Document segment -
──────────────────────────────

The Minnesota State Board of Investment adopted a climate roadmap at its meeting Tuesday.

“We will invest over a billion dollars in energy transition solutions over the next five years, we’ll expand our proxy voting power and we’ll enhance our direct company engagement efforts,” said SBI Executive Director Jill Schurtz. “And it’s those three activities that we think fit squarely within our mission and fiduciary duty.”

The board manages $142 billion in state funds, including more than $90 billion in public employee pension plans. It has periodically faced public pressure to manage those funds in ways that promote social movements. That includes the recent call for divestment from Israel, which protesters made again at Tuesday’s meeting.

The climate roadmap plan is the result of several years of research and analysis of the potential impact of climate change. Schurtz said the board considered several options to match investments with the state’s climate priorities, ultimately rejecting a net zero approach that would divest state funds from fossil fuel companies.

──────────────────────────────

Entries provided -
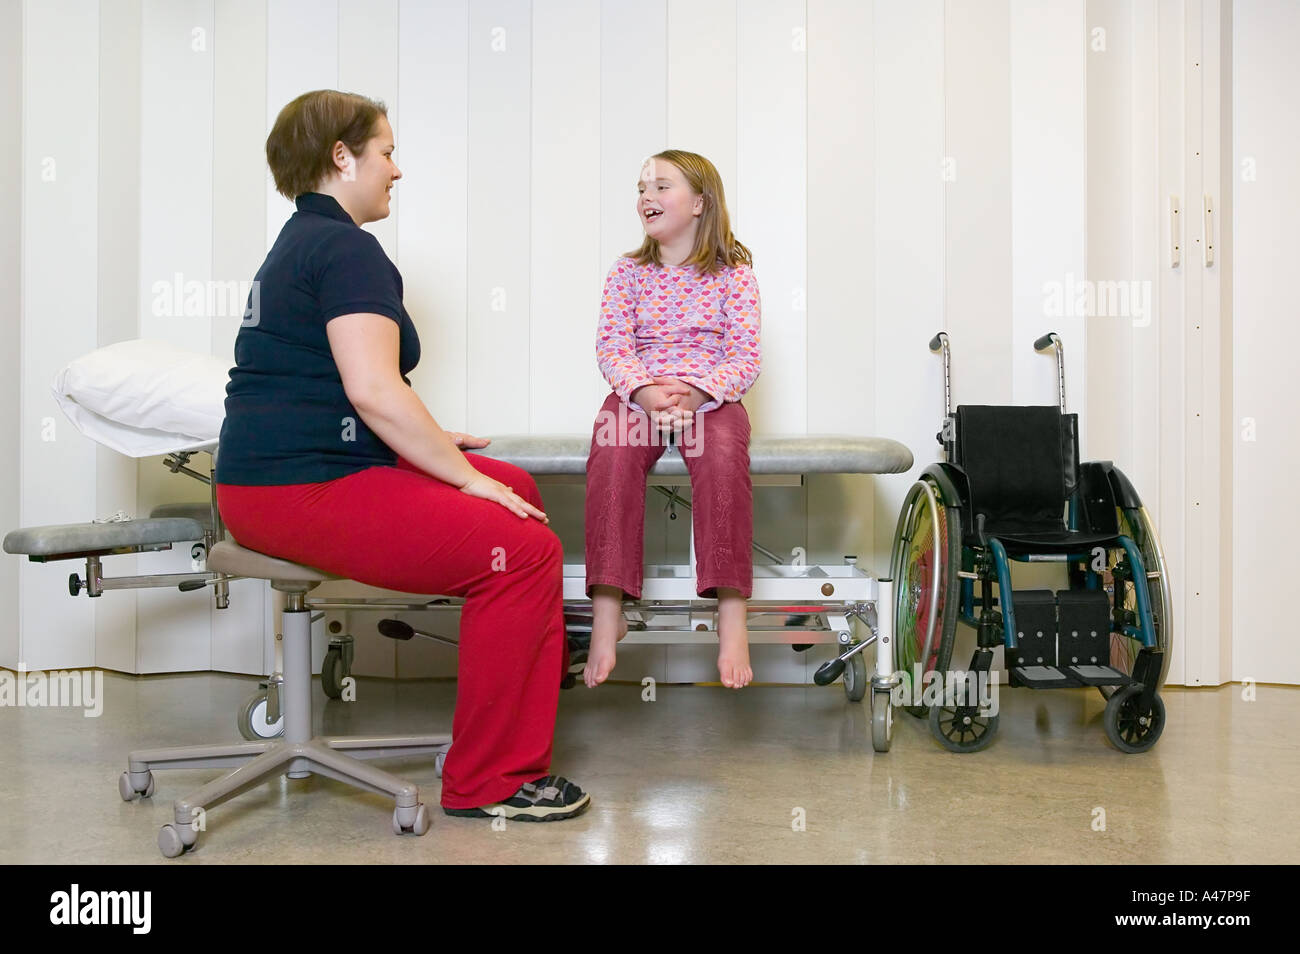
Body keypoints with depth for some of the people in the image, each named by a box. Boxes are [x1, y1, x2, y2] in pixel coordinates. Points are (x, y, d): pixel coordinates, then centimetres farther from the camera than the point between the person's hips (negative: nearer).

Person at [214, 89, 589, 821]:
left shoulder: (302, 242, 23)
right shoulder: (347, 248, -12)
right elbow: (373, 390, -23)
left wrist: (431, 440, 27)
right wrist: (467, 476, -16)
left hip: (283, 472, 11)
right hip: (302, 488, -11)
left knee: (516, 489, 15)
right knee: (524, 548, -17)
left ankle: (539, 675, 29)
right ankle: (492, 782, -9)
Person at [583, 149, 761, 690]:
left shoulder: (734, 271, 6)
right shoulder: (628, 272, 12)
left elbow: (745, 357, -1)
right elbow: (612, 347, 2)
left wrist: (695, 393, -20)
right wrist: (645, 391, -19)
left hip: (711, 397, -1)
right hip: (638, 395, 2)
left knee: (721, 455, -36)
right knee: (612, 453, -32)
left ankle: (732, 615, -33)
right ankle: (607, 615, -31)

──────────────────────────────

Problems and tasks -
• 1. In the article about the Minnesota investment board's climate roadmap, copy the passage from "The climate roadmap" to "fossil fuel companies.".
• 2. According to the article about the Minnesota investment board's climate roadmap, how much in state funds does the board manage?
• 3. Write the next part of the article about the Minnesota investment board's climate roadmap, following on from its last sentence.

Written responses -
• 1.
The climate roadmap plan is the result of several years of research and analysis of the potential impact of climate change. Schurtz said the board considered several options to match investments with the state’s climate priorities, ultimately rejecting a net zero approach that would divest state funds from fossil fuel companies.

• 2. $142 billion

• 3.
Schurtz said by investing in fossil fuel companies, the state can influence their actions. One example of that investor activism is pushing oil companies to reduce flaring of natural gas from oil wells, she said.

Gov. Tim Walz chairs the board, and the members include the state auditor, secretary of state and attorney general.

Walz said balanced investing is the key to ensuring public employees’ retirement funds are protected. That means maintaining investments in traditional energy companies while expanding clean energy investments.

“If there is a proven technology that is working, we should be able to invest in those. And I think you do it in a measured manner,” Walz said. “It’s not all eggs in one basket, but it’s clearly showing that we are moving in that direction.”

Over the next five years, Schurtz said the board will invest about $200 million per year in energy transition industries.

“In order to get where the world needs to get to reach its climate goals, there will have to be tremendous investments made in many things, but most notably the power sector,” she said. “Seventy percent of the required investments will likely be found there.”

Another area of investment might be so-called “brown to green” industries. Those are industries that contribute to climate warming gas emissions, but can adapt their operations to reduce those emissions.

While the climate roadmap is a five-year plan, Schurtz said the board will reevaluate the rapidly changing energy industry each year and adjust the plan as necessary.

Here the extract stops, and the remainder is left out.